Katsuya Tomita n’a jamais adhéré à la doctrine poussant à filmer crûment, sans qualités esthétiques, des histoires de sans-grades
Les choses sont-elles désespérées, alors ? N’y aurait-il aucun intérêt à tenter de s’échapper, de partir voir ailleurs, d’explorer comme le fait Tomita ? Pas tout à fait. Via les films du cinéaste, les rencontres qu’il fait et les découvertes qu’il nous fait faire, lui et nous accumulons de quoi nous défendre, nous affirmer. On gagne avec lui en expérience, et en conscience : le constat no future fait à l’échelle individuelle dans Off highway 20 s’efface au profit de la réalisation d’une communauté de malheurs et d’épreuves (japonais « de souche » et d’origine brésilienne font face aux mêmes soucis dans Saudade), puis d’une compréhension globale dans Bangkok nites – où Tomita incarne lui-même le personnage principal, en compagnie duquel nous empruntons le chemin menant à une meilleure prise de conscience des forces qui régissent le monde.
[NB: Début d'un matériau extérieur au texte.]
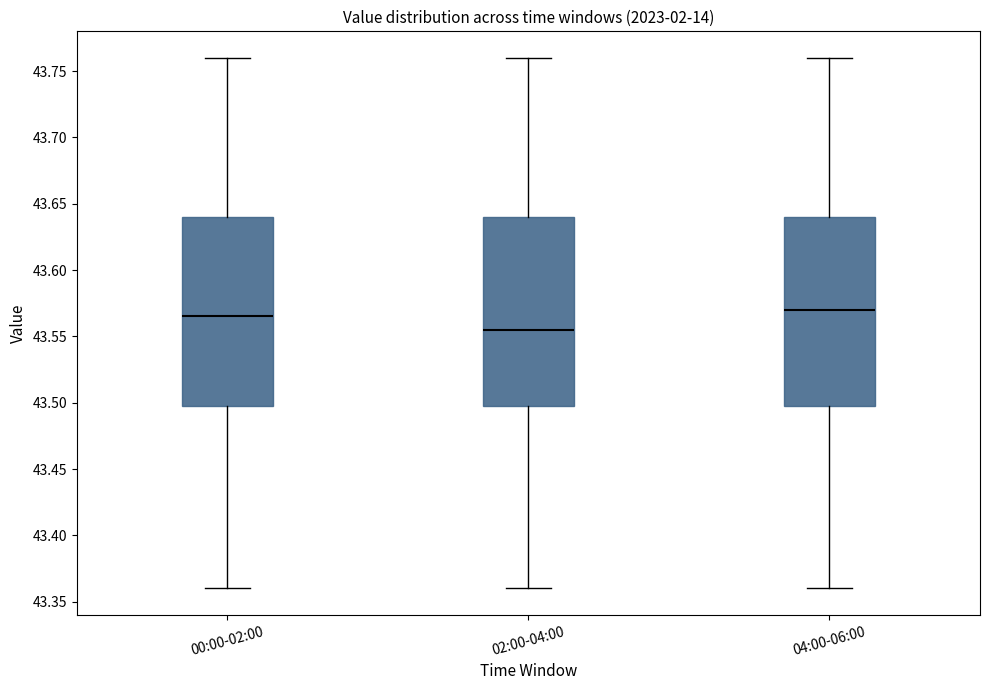

Where does the median line of the box for 04:00-06:00 sit on the y-axis? The values are not printed on the chart, so give them approximately, as read against the axis.

43.570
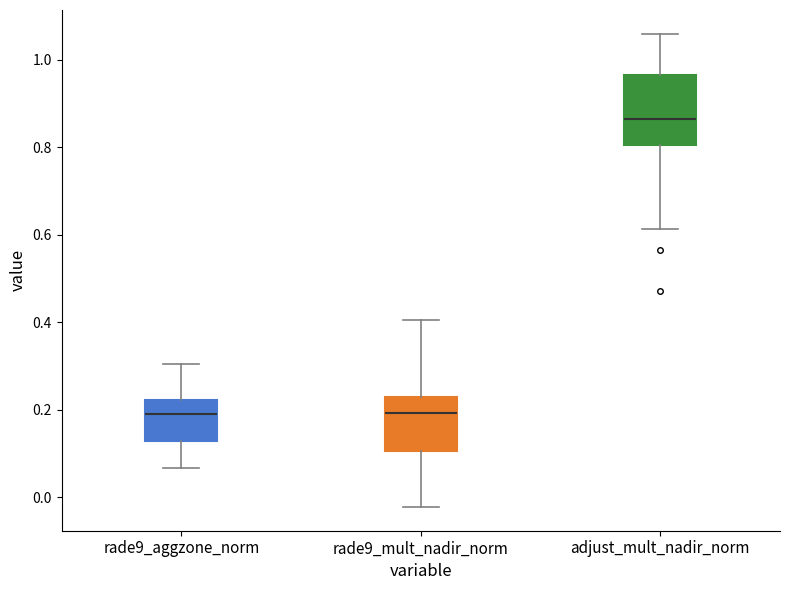

Reading left to right, read every box against the y-axis: the position of its median line, the range the box covers, and the ends of its whiskers. The values are not printed on the chart, so give them approximately, as read against the axis.

rade9_aggzone_norm: median 0.20, box 0.12 to 0.22, whiskers 0.06 to 0.30
rade9_mult_nadir_norm: median 0.20, box 0.10 to 0.24, whiskers -0.02 to 0.40
adjust_mult_nadir_norm: median 0.86, box 0.80 to 0.96, whiskers 0.62 to 1.06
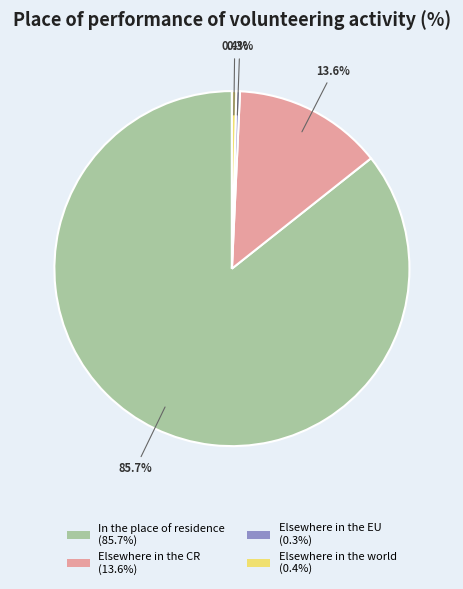

Which slice is the largest?

In the place of residence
D’une densité et d’une acuité extraordinaires, Bangkok nites fait coexister les séquelles du passé colonial américain en Asie du Sud-Est (« tout commence avec la guerre du Vietnam », les images de tout ce que les USA ont laissé derrière eux sur place – des cratères de bombes aux casquettes de vétérans – venant en appui de cette sentence) et le présent colonial du tourisme sexuel, de Bangkok à Pattaya ; il montre comment la souffrance qui en découle est finalement semblable à la ville et dans les campagnes, et de part et d’autre des frontières.
Non seulement nous avons une idée de plus en plus fine et complète de ce à quoi nous avons affaire, mais en plus Tomita cultive une arme à lui opposer : la beauté de sa mise en scène, qui grandit film après film jusqu’à atteindre un apogée avec le magnifique Bangkok nites. Le cinéaste n’a jamais adhéré à la doctrine poussant à filmer crûment, sans qualités esthétiques, des histoires de sans-grades. Bien que tournés avec trois fois rien, Off highway 20 étonnait déjà par certaines idées et Saudade comprenait nombre de scènes ambitieuses, marquant la rétine par leur forme autant que par ce qui s’y passe. Bangkok nites, en plus d’être un des plus intelligents, compte parmi les plus beaux films de cette année. L’utilisation de la musique, l’immixtion des rêves à la réalité, la variation du regard quand il s’agit de filmer les intérieurs ou la rue, les néons de la ville ou la jungle à la campagne, font du voyage un ravissement constant. Souffrir et endurer n’empêche pas d’être beau et de l’afficher.
La 45ème édition du FIFLR (Festival International du Film de La Rochelle) s’est déroulée du 30 juin au 9 juillet 2017.